A literatura de ficção traz, por vezes, um certo artifício narrativo para justificar a força ou motivações de uma personagem feminina a partir de suas experiências de abuso. Na língua inglesa, o recurso é chamado de rape-revenge (ou “estupro e vingança”). De tão usado, tornou-se um gênero de filmes de drama, terror e thriller, onde uma personagem feminina é estuprada e, após esse ato, busca vingança. É um terreno delicado: por um lado, temos inúmeros filmes e séries, em sua maioria escritos e dirigidos por homens, que pesam a mão ao mostrarem as cenas dos abusos contra a mulher; por outro, temos personagens femininas cuja única característica é ter sido vítima de um abuso. Quando um roteiro inclui o horrendo crime de estupro, que pode ser cometido contra uma pessoa independente de seu sexo ou gênero, usando-o repetidas vezes para justificar a história de mulheres fortes, muitas discussões cercam a necessidade e até os efeitos de tais tramas e histórias. O fato, claro, é que nós somos vítimas em massa desse tipo de abuso. E por mais que eu não consiga jogar todos os títulos ficcionais numa mesma balança (temos Thelma & Louise, Handmaid’s Tale, Bela Vingança e Millenium, só para citar alguns que poderíamos enquadrar nesse “gênero”), a série de quadrinhos Carniça e a Blindagem Mística, de Shiko, é um exemplo de como é possível andar por esse campo.

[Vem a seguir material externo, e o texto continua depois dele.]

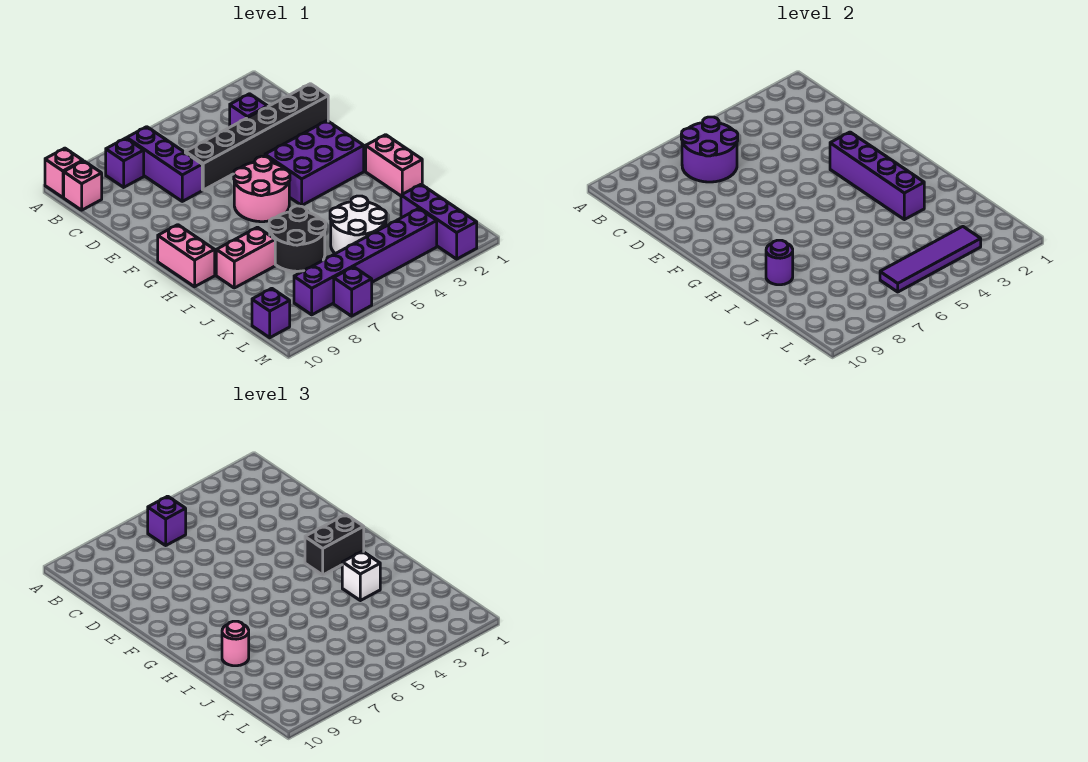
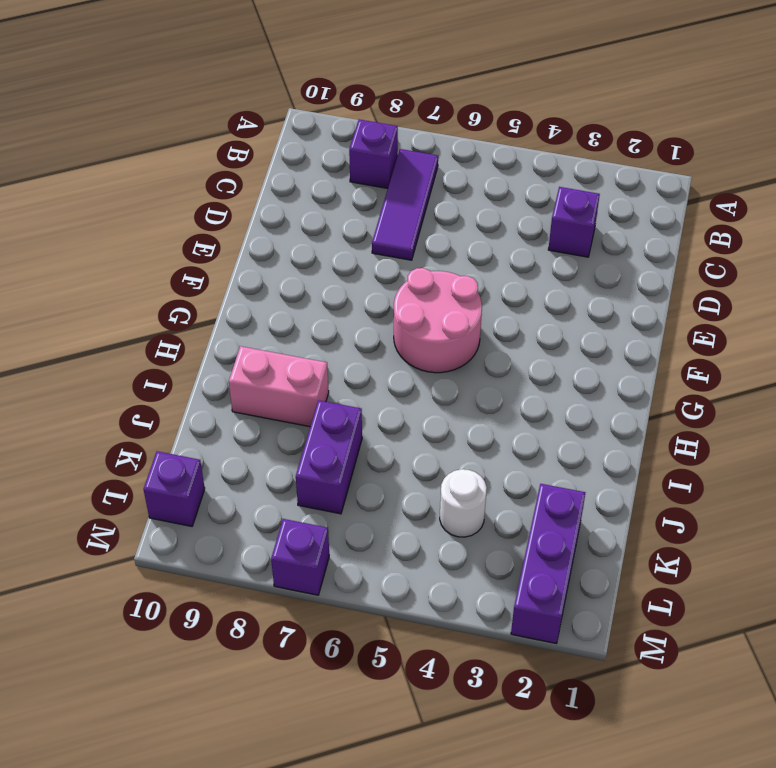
purple 1x3 tile [372,149,438,260] -> purple 1x3 brick [127,127,202,201]
purple 1x2 brick [296,400,362,514] -> black 2x2 round brick [269,206,326,271]
white 1x1 round brick [440,469,487,537] -> white 2x2 round brick [330,196,386,254]
none -> pink 1x1 brick [45,148,83,197]
none -> pink 1x1 brick [64,161,102,210]
none -> black 1x6 brick [185,84,328,190]

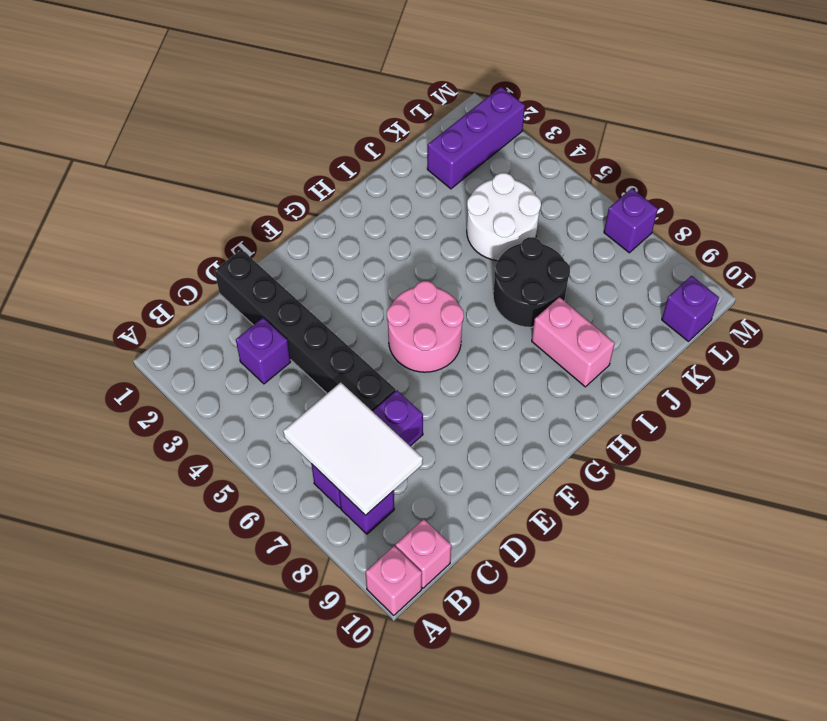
white 2x3 tile [283,382,423,515] -> purple 2x2 round brick [681,117,738,182]
none -> purple 2x3 brick [265,121,364,205]
none -> pink 1x2 brick [158,225,215,287]
none -> pink 1x2 brick [366,135,422,196]

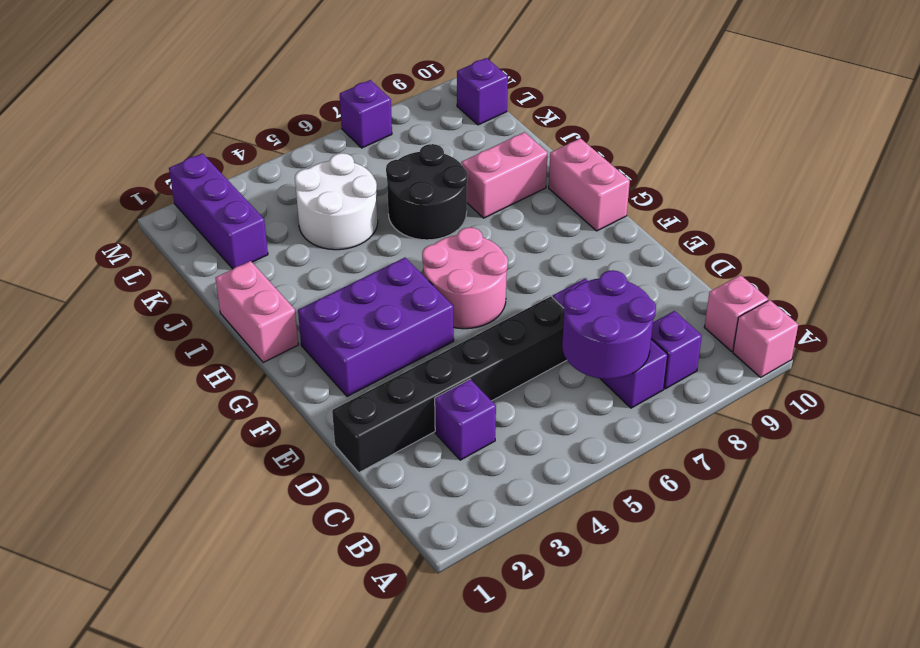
none -> purple 1x6 brick [294,209,437,315]
none -> purple 1x4 brick [830,132,924,220]
none -> purple 1x1 round brick [766,240,793,285]

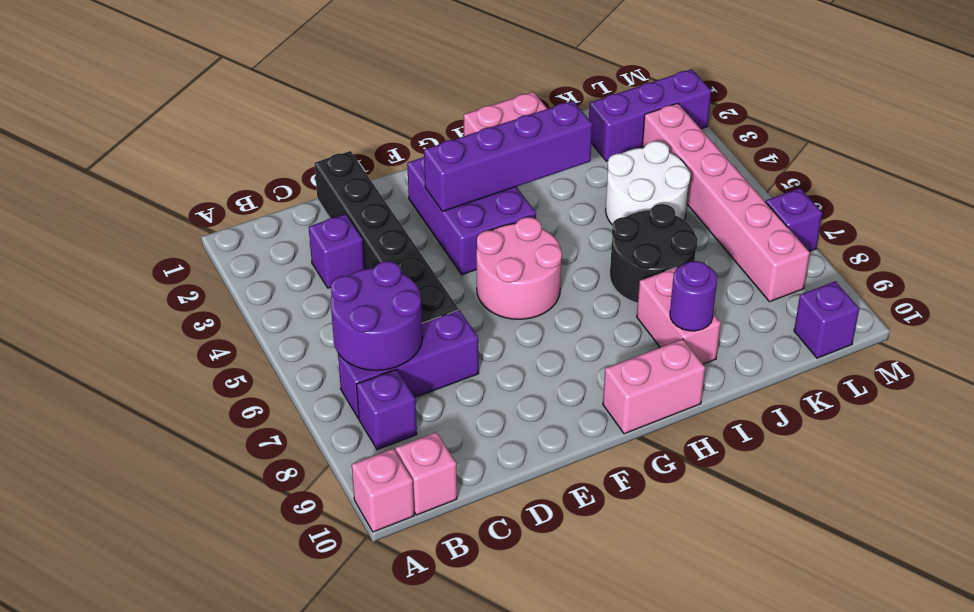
pink 1x6 brick [642,103,810,302] -> purple 1x6 brick [294,209,437,315]
none -> purple 1x4 tile [880,227,981,292]
none -> purple 1x1 brick [148,496,186,545]
none -> black 1x2 brick [305,514,364,575]

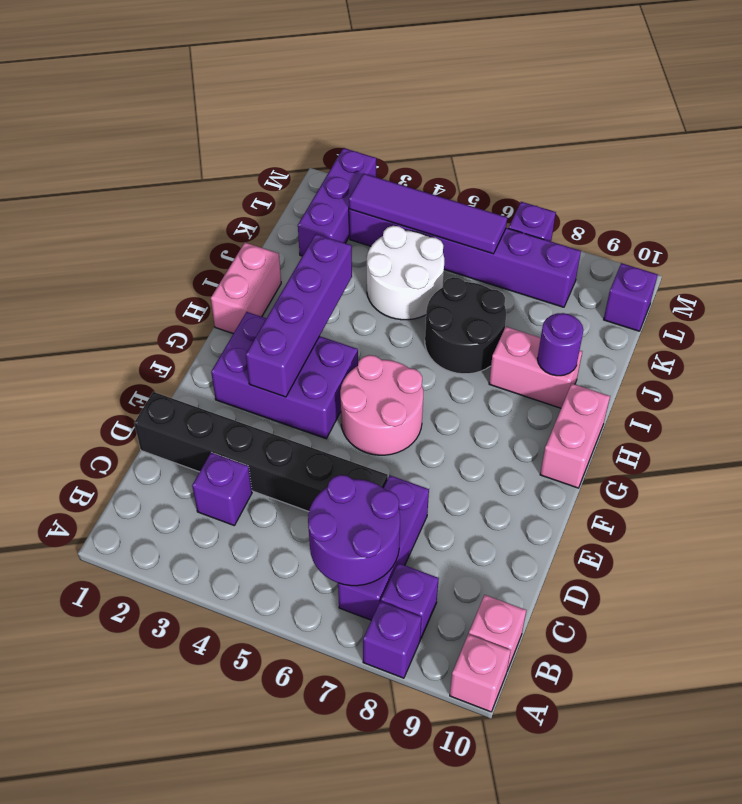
purple 1x1 brick [363,601,422,678] -> purple 1x1 brick moved to [148,496,186,545]
none -> black 1x2 brick [305,514,364,575]
none -> white 1x1 brick [342,551,380,601]
none -> pink 1x1 round brick [222,621,249,666]

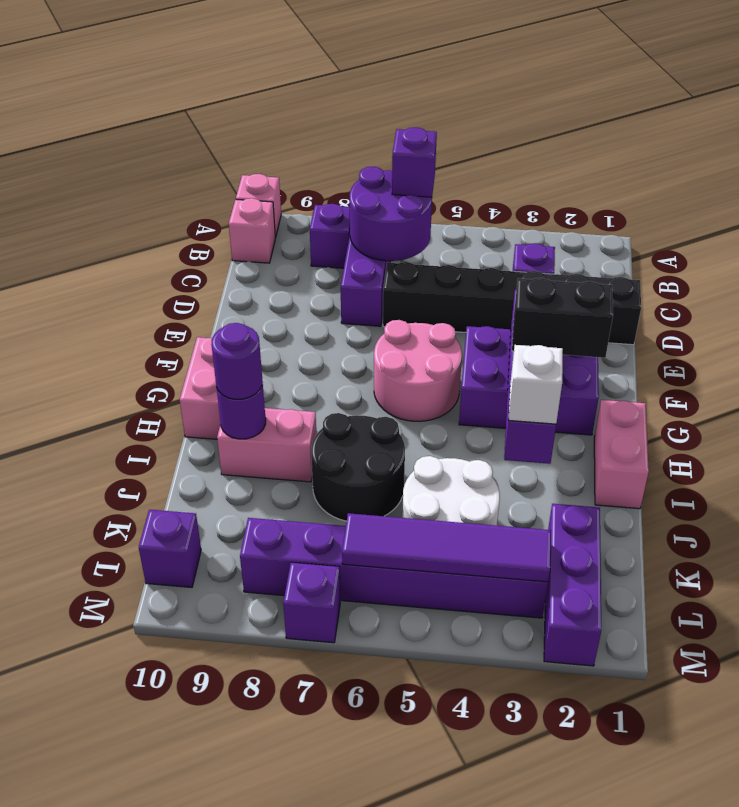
purple 1x1 round brick [211,323,262,399] -> pink 1x1 round brick [222,621,249,666]

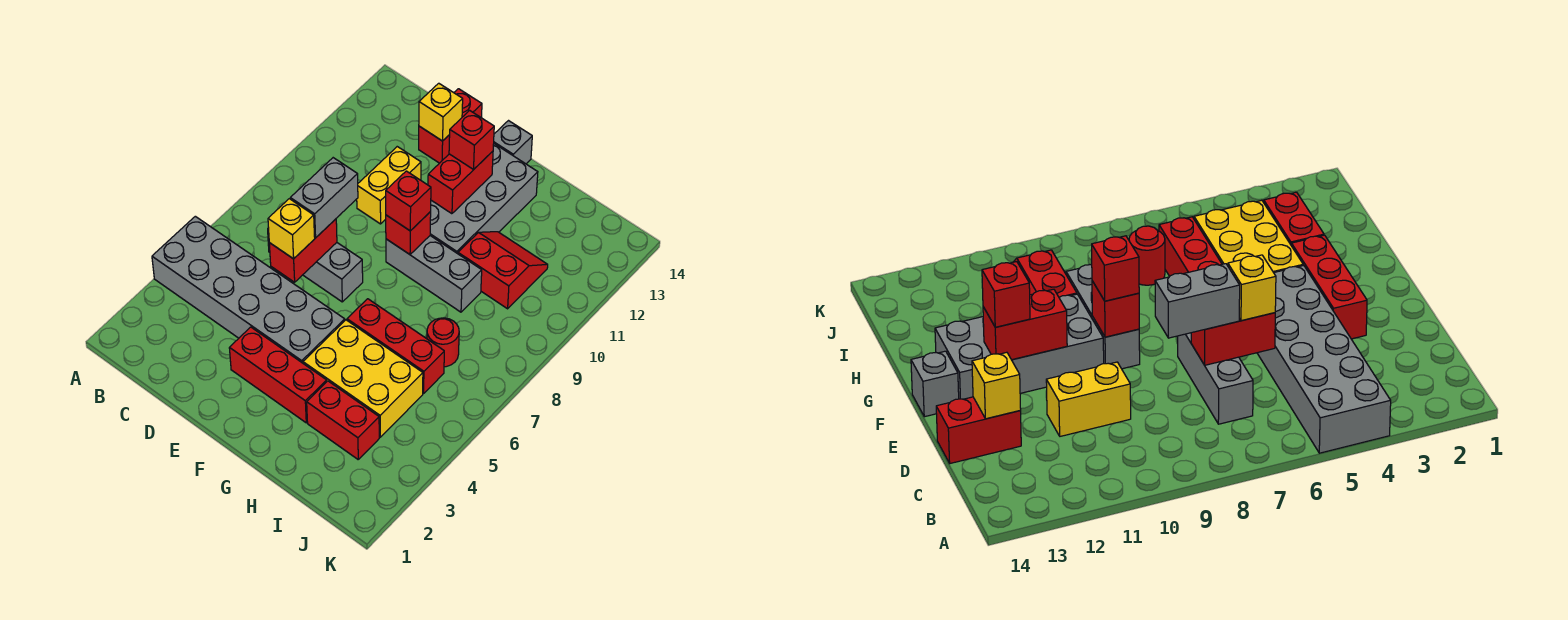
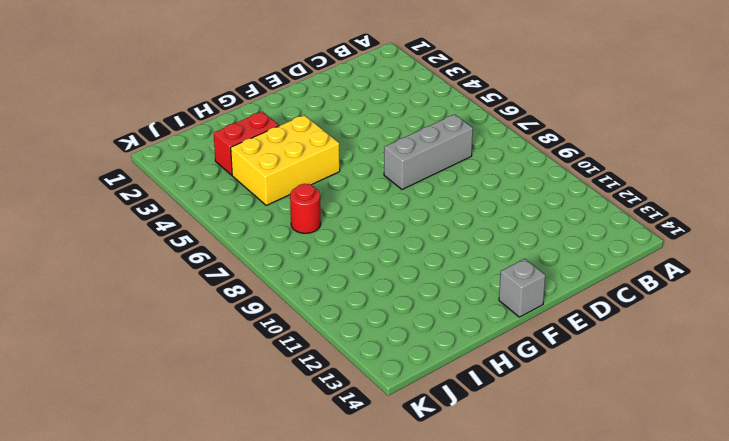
none -> grey 2x6 brick [152,216,345,363]
none -> yellow 1x2 brick [357,147,421,224]
none -> red 1x2 brick [419,89,482,163]

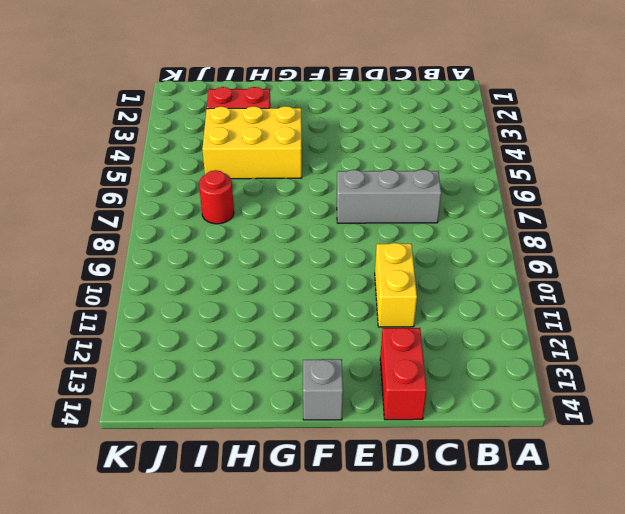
none -> grey 2x6 brick [152,216,345,363]
none -> red 1x3 brick [229,327,327,423]
none -> grey 1x3 brick [386,236,482,312]

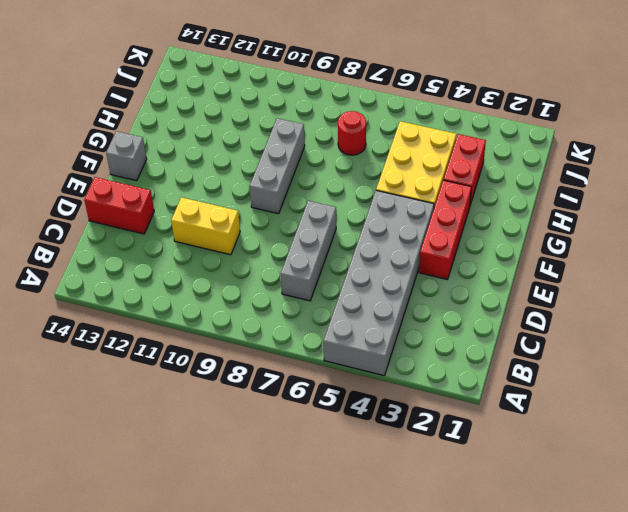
none -> grey 2x4 brick [430,144,538,254]
none -> red 1x3 brick [347,299,444,394]
none -> red 2x2 slope [458,232,548,309]

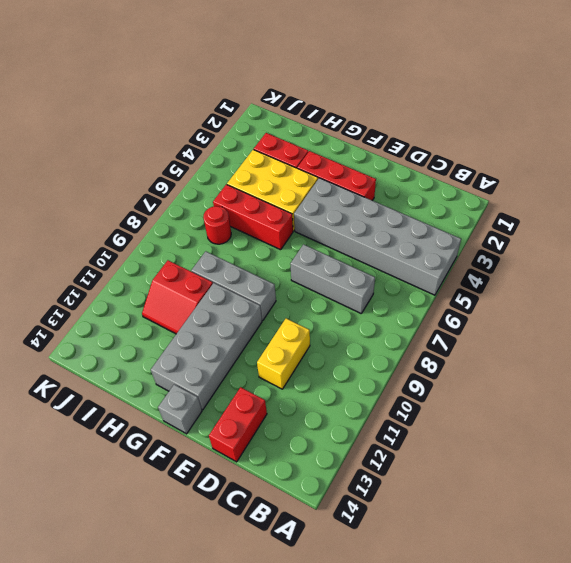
none -> red 1x2 brick [269,219,337,282]
none -> yellow 1x1 brick [419,83,463,141]
none -> red 1x1 brick [386,212,431,254]

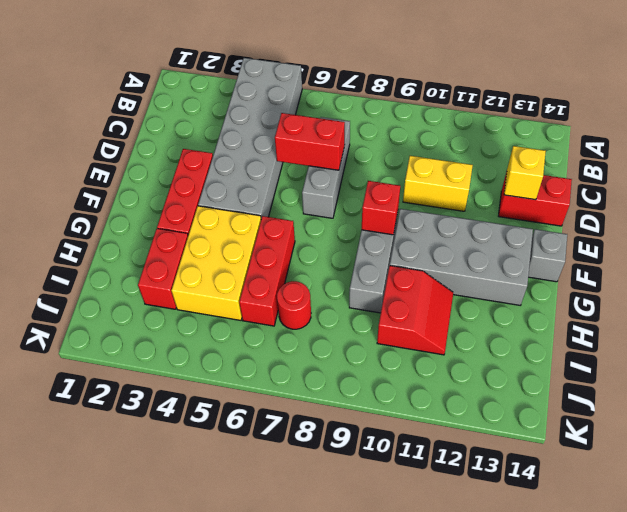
none -> red 1x2 brick [428,151,493,214]
none -> yellow 1x1 brick [268,199,315,259]
none -> grey 1x2 brick [290,158,358,238]

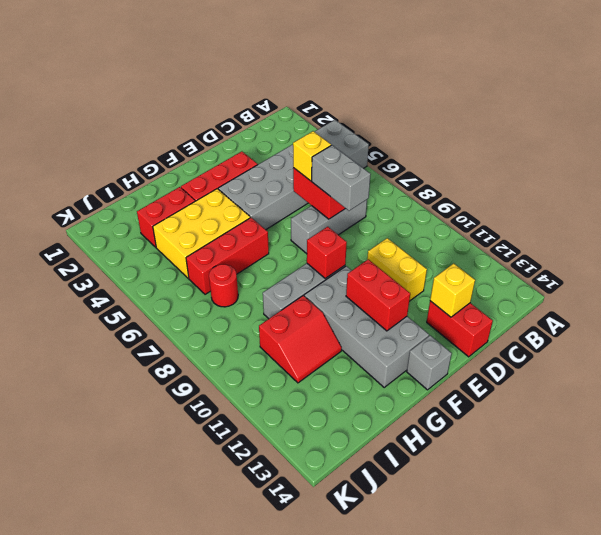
none -> red 1x1 brick [386,171,431,231]
none -> red 1x1 brick [449,110,494,169]

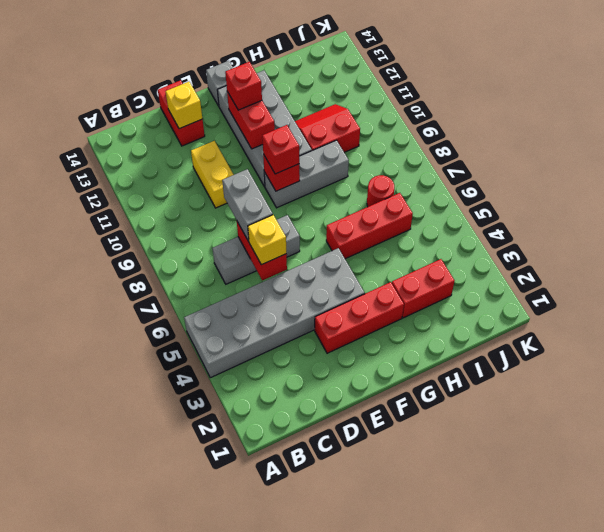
none -> yellow 2x3 brick [303,320,423,437]

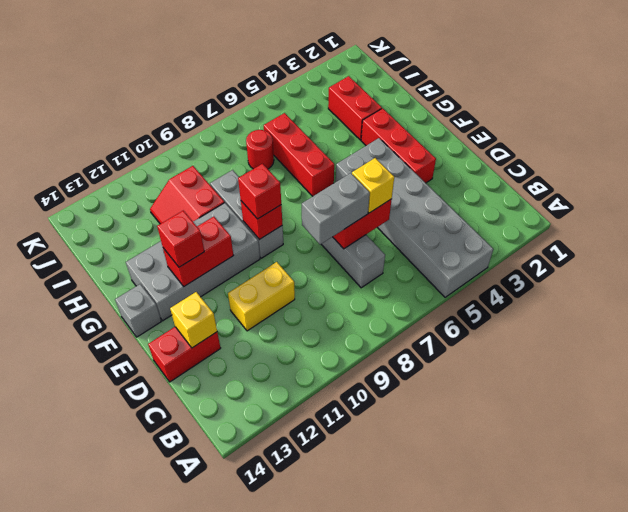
none -> yellow 2x3 brick [303,320,423,437]

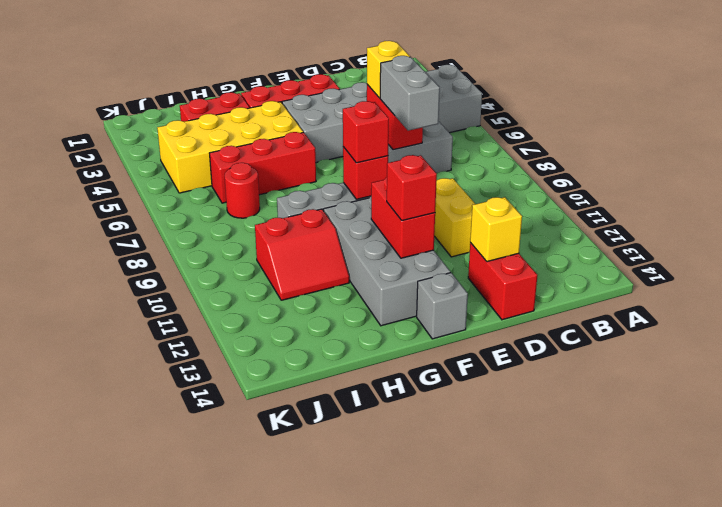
yellow 2x4 brick [157,101,303,193] -> yellow 2x3 brick [303,320,423,437]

Carniça e a Blindagem Mística aborda o cangaço na década de 1920 no Nordeste e traz como protagonista um quarteto formado por mulheres que fizeram parte (à força) dos bandos. Apesar de boa parte de a história ser ficcional, a maioria dos atos de violência cometidos contra essas mulheres aparece em textos publicados em jornais e livros, distribuídos em colagem no começo de cada edição. Não que não haja sangue nas páginas da HQ – na verdade, os livros só faltam incensar a ferro – mas eis uma diferença substancial na obra: não houve necessidade de se ilustrar (literalmente) o sadismo que levou ao fim a vida de diversas mulheres. Várias delas são citadas e ilustradas em vida nas páginas, virando personagens visíveis, sendo apresentadas com nome, sobrenome ou apelido.
Além de visualmente deslumbrante e impactante, Carniça... é rica em referências culturais e históricas paraibanas e nordestinas, trazendo símbolos como a carranca e ex-votos no ápice de seu roteiro. Shiko, nascido em Patos, Sertão paraibano, passou a vida ouvindo histórias do século passado e isso serviu de inspiração para a série. Os álbuns trazem misticismo, mas sua intenção não é ser um conto de fadas e a ultraviolência é característica das principais, e de forma alguma isso quer dizer que ela seja simplória. A história é construída e costurada a partir de uma extensa pesquisa, boa parte baseada em depoimentos verídicos contados em filmes e livros sobre o cangaço. Enquanto o primeiro volume, cujo subtítulo É bonito o meu punhal, prepara o terreno da narrativa e detalha a estética das roupas e armas dos bandoleiros, o segundo (A tutela do oculto) é focado na história da protagonista Carniça e o terceiro (A morte anda no mundo) no acerto de contas.
Se a misoginia é latente hoje, ler os quadrinhos foi uma constante lembrança de que as coisas eram ainda piores quando tudo aquilo de fato aconteceu, seja pelas mãos dos homens do cangaço, das “autoridades” ou dos “homens de bem”, resumindo, do famigerado patriarcado. Pela veracidade desses fatos, não fui tomada ao todo pelo regozijo da vingança e nem acho que essa seja inteiramente a intenção da obra. Acredito nas palavras do próprio autor quando o entrevistei aqui para o Jornal A União há alguns meses: Carniça e a Blindagem Mística existe para mudar o foco, narrar ao mesmo tempo em que confabula uma vez que o autor segue “inventando, reinventando, costurando, construindo, recontando a palavra com imagem”.
Em breve, a história se encerra com o lançamento do volume quatro e os planos de adaptar para o cinema estão a todo vapor. A minha torcida sincera é que os títulos sigam com a mesma criatividade, pesquisa e cuidado das primeiras edições. E sangue derramado, membros decepados e algumas vísceras aparentes também, por que não?
*Coluna publicada originalmente na edição impressa de 08 de novembro de 2023.